Wales led 10-3 at the break thanks to winger Cuthbert’s superb individual try but France remained firmly in the game with two Welsh penalties hitting the woodwork.
And Philippe Saint-Andre’s side emerged in the second half determined to rain on Wales’ parade.
A penalty from Dimitri Yachvili, his second of the match, and Lionel Beauxis ensured they stayed in touch but a pair of kicks from Leigh Halfpenny combined with some tremendous defence ensured Wales won their third Grand Slam in eight years.
The game was preceded by an emotional minute’s silence in tribute to former Wales Grand Slam winning captain Mervyn Davies, who died on Thursday, as well as Jock Hobbs, the ex-All Blacks skipper.
But a combination of nerves and the slippery conditions with the open roof at the Millennium Stadium meant both sides struggled to settle into a meaningful rhythm.
It was the visitors who drew first blood on ten minutes when Gethin Jenkins was penalised for interrupting a French maul and Yachvili slotted the three points.
Wales were struggling to make inroads into a teak-tough French defence but when they failed to roll away from a penalty on 15 minutes, Rhys Priestland stepped up to the tee only to send his kick against the upright.

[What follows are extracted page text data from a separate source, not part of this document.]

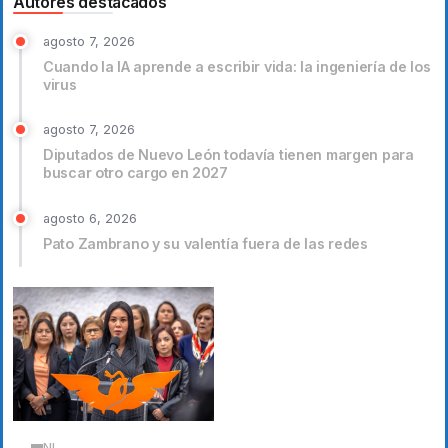
Autores destacados
agosto 7, 2026
Cuando la IA aprende a escribir vida: la ingeniería de los
virus
agosto 7, 2026
Diputados de Nuevo León todavía tienen margen para
buscar otro cargo en 2027
agosto 6, 2026
Pato Zambrano y su valentía fuera de las redes
NL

But eventually the pressure told on France. Captain Thierry Dusautoir was clattered by Dan Lydiate and in a flash Alun Wyn Jones was able to turn the ball over and Cuthbert picked a tremendous angle to sorch past William Servat and leave full-back Clement Poitrenaud flat footed for the game’s opening try.
Halfpenny converted and added a penalty on 32 minutes after some superb work from Jonathan Davies in scragging Alexis Palisson.
The remainder of the half was dominated by the hosts and Jamie Roberts belied his reputation as a battering ram with a delicate chip and gather but Wales could not pierce a stretched French defence.
In their desperation, Yachvili conceded a penalty but Halfpenny’s kick hit the posts to leave the score at 10-3 to the hosts.
Warren Gatland was forced into a reshuffle at halftime when captain Sam Warburton could not continue with a shoulder injury so Ryan Jones entered the fray.
But it was another replacement, debutant Jean-Marcellin Buttin, who had made the first decisive intervention of the second half when he attacked down the left and chipped ahead and forcing Jenkins to stray offside.
Beauxis’ penalty made it a four-point game although the French fly-half was off target with a drop goal shortly afterwards as the visitors showed far more attacking intent than they did in the first half.
And it was while Wales were defending that they forced a penalty out for not releasing and Halfpenny landed a monster kick from just inside his own half.
But life continued to be uncomfortable for the majority inside the Millennium Stadium as Lydiate only just hauled down the lively Buttin who had caught Wales napping from Beauxis’ crossfield kick.
Some more desperate defence – led by the tireless Lydiate – again kept France out after an up-and-under caused panic in the Welsh 22.
The concession of a penalty at a scrum allowed Yachvili to make it 13-9 but almost immediately replacement Francois Trinh-Duc gave away a penalty after throwing the ball away after being forced into touch.
Halfpenny held his nerve to restore the seven-point cushion with four minutes remaining and they showed some great game management to prevent France threatening again.